姜宇说:“你知道就好,所以要考虑一下变成一个坦诚的人吗?”
文冼全程都没有要接过那副兔子面具的意思,遗憾说:“我倒是想收下这份礼物,可是不行。”
“想却不行,这是什么意思?”姜宇嗤笑一声,收回递出面具的手,“不愿意就算了,没人逼你。”
“不是不愿意。”文冼见姜宇误会,连忙解释说:“只是用那支笔画出来的东西只属于这间屋子,一旦离开屋子它就会消失。”
“那你进来。”姜宇往后撤了一步,给文冼留出一条进屋的路。
文冼没动,尬笑一声说:“那什么,实不相瞒,你这屋子除了你之外其他任何人都不能进去。”
“什么破规矩。”姜宇啧了一声,索性把兔子面具挂到了门后挂笔的钉子上,然后毫不留恋的走出了这间屋子。
“没意思。”姜宇说。
2
姜宇走在前头,文冼跟在后头。
两人走了一路,文冼越走越觉得不对劲,问姜宇:“你往哪儿走呢?”
姜宇说:“不知道啊,我就到处逛逛,毕竟你说我离不开古楼了,那我总得对这地方多点了解。”
文冼说:“没什么好了解的,这里除了你自己的房间和鸽笼之外,其他所有房间对你来说都毫无意义。”
“你的房间在哪儿?不邀请我去门口参观一下吗?”姜宇驻足回头看向文冼。
文冼说:“挺简陋的,说实话没什么可看性。”
姜宇不管那些,说:“礼尚往来,刚刚你都看了我房间,现在你房间就算是个棺材你也得邀请我看看吧。”
文冼觉得此人非常不讲道理。
这叫什么狗屁的礼尚往来?礼在哪里?
不过说是这么说,文冼还是带姜宇来到自己房间面前。
两人的房间间隔其实不远,也就几十来步路的距离。
门开,姜宇站在门外往里张望了一阵,啧一声,点评道:“确实简陋,难得你能真诚一次。
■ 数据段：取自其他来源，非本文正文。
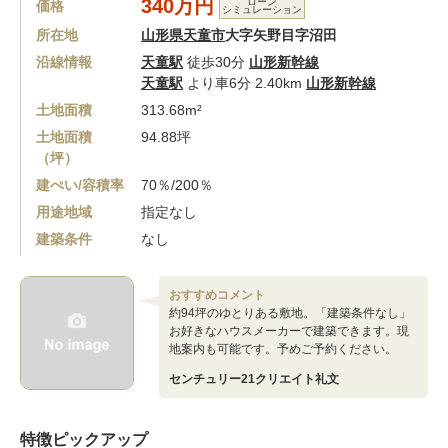
340万円
ローン
価格
シミュレーション
所在地
山形県天童市
大字矢野目字沼田
沿線情報
天童駅
徒歩30分
山形新幹線
天童駅
より車6分 2.40km
山形新幹線
土地面積
313.68m²
土地面積
94.88坪
（坪）
建ぺい/容積率
70％/200％
用途地域
指定なし
建築条件
なし
おすすめコメント
約94坪のゆとりある敷地。「建築条件なし」
お好きなハウスメーカーで建築できます。現
地案内も可能です。予めご予約ください。
センチュリー21クリエイト礼文
特徴ピックアップ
”
只见文冼屋里除了一张床外就没别的什么东西了,干净得跟姜宇那个新房间也没什么区别。
“毕竟我不怎么会画画,能画出一张床已经很不容易了。”文冼说,“其他的东西我怕画出来四不像的,就没动过笔。”
姜宇没有对此话发表什么评价,只点点头说:“好了,参观完了,没别的事儿我先走了,您老继续回去喝茶赏鸽吧。”
3
姜宇醒了,醒时正巧听见午休结束的铃音响起。
姜宇直起身子缓了缓,忽然发现哪里不对。
他刚刚去古楼的初衷是为了到鸽笼里看看里边有没有代表着杨战宇的鸽子的,结果被文冼这么一打岔,他彻底把这事儿给忘记了。
现在午休时间结束,他再想回去古楼只能等晚上。
“哎姜宇,我刚刚做了个梦,你猜我梦到了什么?”同桌赵泉用胳膊肘撞了撞姜宇。
姜宇说:“今天刘老师忘记布置数学作业?”
“什么话!我是那么没有格局的人吗?”赵泉伸出食指左右摇了摇,说:“我梦到杨战宇退学,我女神终于摆脱了心理阴影,愿意对我敞开心扉……”
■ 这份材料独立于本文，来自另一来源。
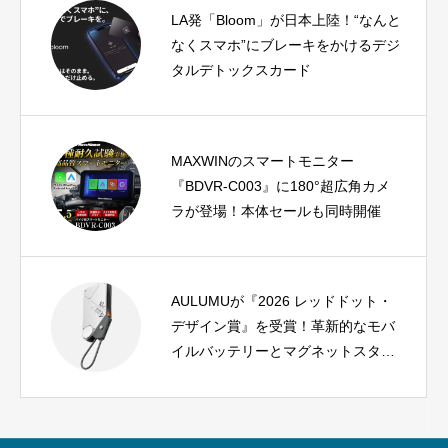
LA発「Bloom」が日本上陸！“なんと
なくスマホ”にブレーキをかけるデジ
タルデトックスカード
MAXWINのスマートモニター
『BDVR-C003』に180°超広角カメ
ラが登場！本体セールも同時開催
AULUMUが『2026 レッドドット・
デザイン賞』を受賞！革新的なモバ
イルバッテリーとマグネットスタン
ドが高評価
“打断一下。”姜宇抬手示意赵泉闭嘴,说:“就算前半段都是真的,你女神也没理由对你敞开心扉,你清醒一点。”
“我讨厌你们这些没有人文关怀,只会埋头苦读的学霸。”赵泉生无可恋道。
“人文关怀没用,你如果真的喜欢她,就去告诉她,如果你什么都不做,那她向你敞开心扉的桥段就永远只能存在于梦里。”姜宇说。
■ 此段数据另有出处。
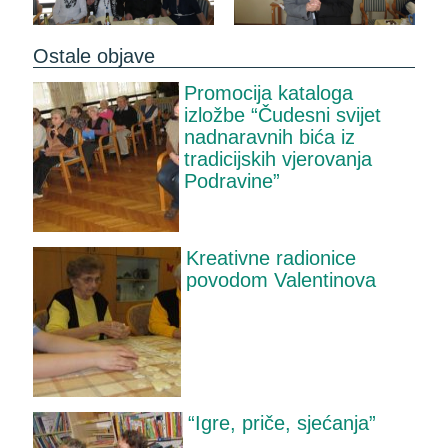
Ostale objave
Promocija kataloga
izložbe “Čudesni svijet
nadnaravnih bića iz
tradicijskih vjerovanja
Podravine”
Kreativne radionice
povodom Valentinova
“Igre, priče, sjećanja”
赵泉听完更丧气了,深深叹一口气说:“我是不想告诉她吗?是不能啊。女神女神,那是可远观而不可亵玩的存在,我就是明知道她不可能喜欢我,所以还是不要打扰她的生活了。”
姜宇闻言歪头上下打量了赵泉一番。
赵泉被他看的有点不自在,后仰了一下说:“干嘛?我知道我长相一般,我对自己有自知之明,你别用这种眼神看我,很打击人的OK?”
“不是。”姜宇摇头,“我只是想看看你是用什么表情说出这么自负的话的。”
4
赵泉一时间没理解姜宇为何要这么说。
他都这么说了,怎么会是自负?他都要自卑死了。
姜宇像是看出他心中所想,缓缓开口道:“自卑过了头就是自负。首先,你可能是相貌普通,但并不丑,这世上除了你自己之外,应该没有其他人会因为你没有帅得惊天动地而感到遗憾。”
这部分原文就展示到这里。